QUOTED PASSAGE
* * * * * * *

Reputation: 1419
I'm reading a file in scala using
def fileToString(that:String):String= {
var x:String=""
for(line <- Source.fromFile(that).getLines){
x += line + "\n"
}
x
}
This works fine for a scala file. But on a txt file it adds spaces between every character. For example. I read in a .txt file and get this:
C a l l E v e n t L o g ( E r r o r $ , E r r N u m , E r r O b j )
' E n d E r r o r h a n d l i n g b l o c k .
E n d S u b
and I read in the scala file for the program and it comes out normally
EDIT: It seems to be something to do with Encoding. When I change it to UTF-16, it reads the .txt file, but not the scala file. Is there a way to make it universally work?
Upvotes: 0
Views: 662
Reputation: 899
It's hard to be sure, but it sounds like the two files were written with different encodings. On any Unix system (including Mac) you can use the command od
to look at the actual bytes in the file.
UTF-8 is the standard for ordinary text files on most systems, but if you have a mix of UTF-8 and UTF-16, you'll have to know which encoding to use for which files and correctly specify the encoding.

* * * * * * *

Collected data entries

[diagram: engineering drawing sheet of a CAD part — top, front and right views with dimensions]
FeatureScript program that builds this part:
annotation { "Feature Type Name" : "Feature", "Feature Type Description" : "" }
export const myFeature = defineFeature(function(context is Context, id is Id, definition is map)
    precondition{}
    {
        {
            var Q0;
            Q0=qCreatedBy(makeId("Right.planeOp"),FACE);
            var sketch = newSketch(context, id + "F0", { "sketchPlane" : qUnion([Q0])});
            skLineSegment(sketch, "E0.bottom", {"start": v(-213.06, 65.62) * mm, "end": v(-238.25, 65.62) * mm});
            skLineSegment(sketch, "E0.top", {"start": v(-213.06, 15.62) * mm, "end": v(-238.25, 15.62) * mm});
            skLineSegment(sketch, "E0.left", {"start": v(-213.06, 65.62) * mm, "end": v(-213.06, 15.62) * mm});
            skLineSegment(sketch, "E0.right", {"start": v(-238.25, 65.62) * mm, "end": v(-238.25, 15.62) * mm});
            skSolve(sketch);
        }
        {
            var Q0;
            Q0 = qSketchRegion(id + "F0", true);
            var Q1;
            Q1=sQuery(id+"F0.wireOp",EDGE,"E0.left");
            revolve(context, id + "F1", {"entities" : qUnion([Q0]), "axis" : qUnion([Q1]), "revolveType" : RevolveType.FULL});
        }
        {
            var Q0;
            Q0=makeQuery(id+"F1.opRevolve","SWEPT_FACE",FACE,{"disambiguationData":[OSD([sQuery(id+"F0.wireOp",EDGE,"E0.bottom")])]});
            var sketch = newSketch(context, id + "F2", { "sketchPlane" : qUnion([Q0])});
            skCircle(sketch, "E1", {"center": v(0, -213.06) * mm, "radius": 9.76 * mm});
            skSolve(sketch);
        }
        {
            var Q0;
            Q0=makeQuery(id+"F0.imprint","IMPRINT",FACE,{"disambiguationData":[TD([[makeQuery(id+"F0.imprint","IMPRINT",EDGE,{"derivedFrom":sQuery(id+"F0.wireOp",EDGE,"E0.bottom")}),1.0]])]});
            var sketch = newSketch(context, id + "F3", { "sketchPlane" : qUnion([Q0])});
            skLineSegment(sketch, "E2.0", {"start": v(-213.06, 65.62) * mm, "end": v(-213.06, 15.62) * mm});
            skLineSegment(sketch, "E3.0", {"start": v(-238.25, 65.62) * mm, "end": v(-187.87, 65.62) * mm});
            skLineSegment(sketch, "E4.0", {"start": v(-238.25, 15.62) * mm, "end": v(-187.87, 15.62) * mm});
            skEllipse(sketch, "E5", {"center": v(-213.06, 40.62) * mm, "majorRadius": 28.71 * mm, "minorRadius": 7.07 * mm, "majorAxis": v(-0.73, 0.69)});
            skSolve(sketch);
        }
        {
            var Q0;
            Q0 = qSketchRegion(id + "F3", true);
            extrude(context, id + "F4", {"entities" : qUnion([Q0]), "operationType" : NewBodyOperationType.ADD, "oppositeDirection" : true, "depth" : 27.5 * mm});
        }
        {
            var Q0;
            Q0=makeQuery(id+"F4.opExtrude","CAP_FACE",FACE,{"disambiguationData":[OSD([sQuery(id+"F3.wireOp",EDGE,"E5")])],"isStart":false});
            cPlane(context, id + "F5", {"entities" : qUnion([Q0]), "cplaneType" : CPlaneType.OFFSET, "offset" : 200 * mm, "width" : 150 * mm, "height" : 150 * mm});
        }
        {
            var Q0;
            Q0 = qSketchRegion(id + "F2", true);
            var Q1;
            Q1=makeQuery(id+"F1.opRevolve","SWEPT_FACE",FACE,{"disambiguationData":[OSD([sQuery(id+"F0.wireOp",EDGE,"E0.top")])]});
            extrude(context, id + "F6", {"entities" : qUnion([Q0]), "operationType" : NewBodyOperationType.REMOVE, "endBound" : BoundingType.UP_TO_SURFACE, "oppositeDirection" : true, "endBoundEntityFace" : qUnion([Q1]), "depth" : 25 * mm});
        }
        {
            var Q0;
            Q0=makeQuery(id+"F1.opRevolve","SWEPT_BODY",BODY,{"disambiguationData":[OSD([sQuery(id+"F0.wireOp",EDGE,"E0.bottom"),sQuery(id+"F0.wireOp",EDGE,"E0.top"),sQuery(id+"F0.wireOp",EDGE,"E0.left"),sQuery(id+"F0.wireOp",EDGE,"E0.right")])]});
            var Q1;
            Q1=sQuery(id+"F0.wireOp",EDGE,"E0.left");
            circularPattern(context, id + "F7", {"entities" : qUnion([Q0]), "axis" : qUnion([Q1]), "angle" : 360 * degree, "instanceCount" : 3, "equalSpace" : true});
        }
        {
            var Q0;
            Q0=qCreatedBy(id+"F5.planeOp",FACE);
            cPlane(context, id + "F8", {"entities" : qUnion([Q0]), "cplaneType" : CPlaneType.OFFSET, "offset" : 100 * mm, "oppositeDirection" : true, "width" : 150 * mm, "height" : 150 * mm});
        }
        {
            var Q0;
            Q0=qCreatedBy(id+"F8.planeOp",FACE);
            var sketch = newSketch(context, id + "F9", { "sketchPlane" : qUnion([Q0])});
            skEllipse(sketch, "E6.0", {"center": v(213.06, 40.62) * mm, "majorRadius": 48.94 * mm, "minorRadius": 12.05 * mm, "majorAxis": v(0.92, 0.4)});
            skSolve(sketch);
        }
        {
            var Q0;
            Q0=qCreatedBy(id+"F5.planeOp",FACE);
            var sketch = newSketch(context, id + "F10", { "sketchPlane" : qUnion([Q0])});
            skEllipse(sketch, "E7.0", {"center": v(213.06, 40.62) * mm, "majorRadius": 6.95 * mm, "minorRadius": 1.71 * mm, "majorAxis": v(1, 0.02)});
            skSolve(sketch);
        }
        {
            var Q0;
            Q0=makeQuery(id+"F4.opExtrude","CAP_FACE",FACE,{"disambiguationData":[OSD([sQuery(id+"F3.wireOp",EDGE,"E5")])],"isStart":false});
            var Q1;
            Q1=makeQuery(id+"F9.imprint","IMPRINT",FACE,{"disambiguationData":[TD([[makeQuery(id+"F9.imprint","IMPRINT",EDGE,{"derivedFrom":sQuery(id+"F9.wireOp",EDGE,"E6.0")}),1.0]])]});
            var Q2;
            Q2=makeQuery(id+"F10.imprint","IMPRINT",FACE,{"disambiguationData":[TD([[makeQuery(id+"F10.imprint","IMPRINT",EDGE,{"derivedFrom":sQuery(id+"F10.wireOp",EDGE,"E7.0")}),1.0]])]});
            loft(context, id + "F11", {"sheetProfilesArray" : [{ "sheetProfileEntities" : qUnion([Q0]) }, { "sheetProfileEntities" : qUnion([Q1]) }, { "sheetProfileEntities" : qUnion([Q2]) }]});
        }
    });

* * * * * * *

WHAT YOU NEED TO DO
1: Answer these questions from the Scala file-reading discussion, one line each:
(a) What does the function add between every character when it reads a .txt file?
(b) Which command does the reply suggest for viewing the actual bytes of a file on a Unix system?
(c) After the change to UTF-16, which of the two files can still not be read?
2: Please state whether each statement agrees with the Scala file-reading discussion, answering yes or no and quoting the words that decide it:
(a) The function reads a scala file without trouble.
(b) Changing the encoding to UTF-16 made both files read correctly.
(c) The reply calls UTF-16 the standard for ordinary text files on most systems.
3: Carry on writing the Scala file-reading discussion, starting after its final sentence.
The records were taken from a different source than the text.

ANSWERS FOR THE TASKS
1:
(a) Spaces.
(b) od
(c) The scala file.

2:
(a) Yes: "This works fine for a scala file."
(b) No: "When I change it to UTF-16, it reads the .txt file, but not the scala file."
(c) No: "UTF-8 is the standard for ordinary text files on most systems"

3:
Or be more careful when you create the files to insure that they are all in the same format.
Upvotes: 0
Reputation: 12852
In general, if you read from a file you need to know its encoding in order to correctly read the characters. I am not sure what the default encoding is that Scala assumes, probably UTF8, but you can either pass a Codec
to fromFile
, or specify the encoding as a string:
io.Source.fromFile("file.txt", "utf-8")
Upvotes: 1
Reputation: 1765
No it can't work for all files. To read/interpret a file/data you need to know the format/encoding unless you're treating it as a binary blob.
Either save all files in the usual unicode format (UTF-8) or specify the encoding when reading the file.
FromFile
takes an implicit codec, you can pass it explicitly.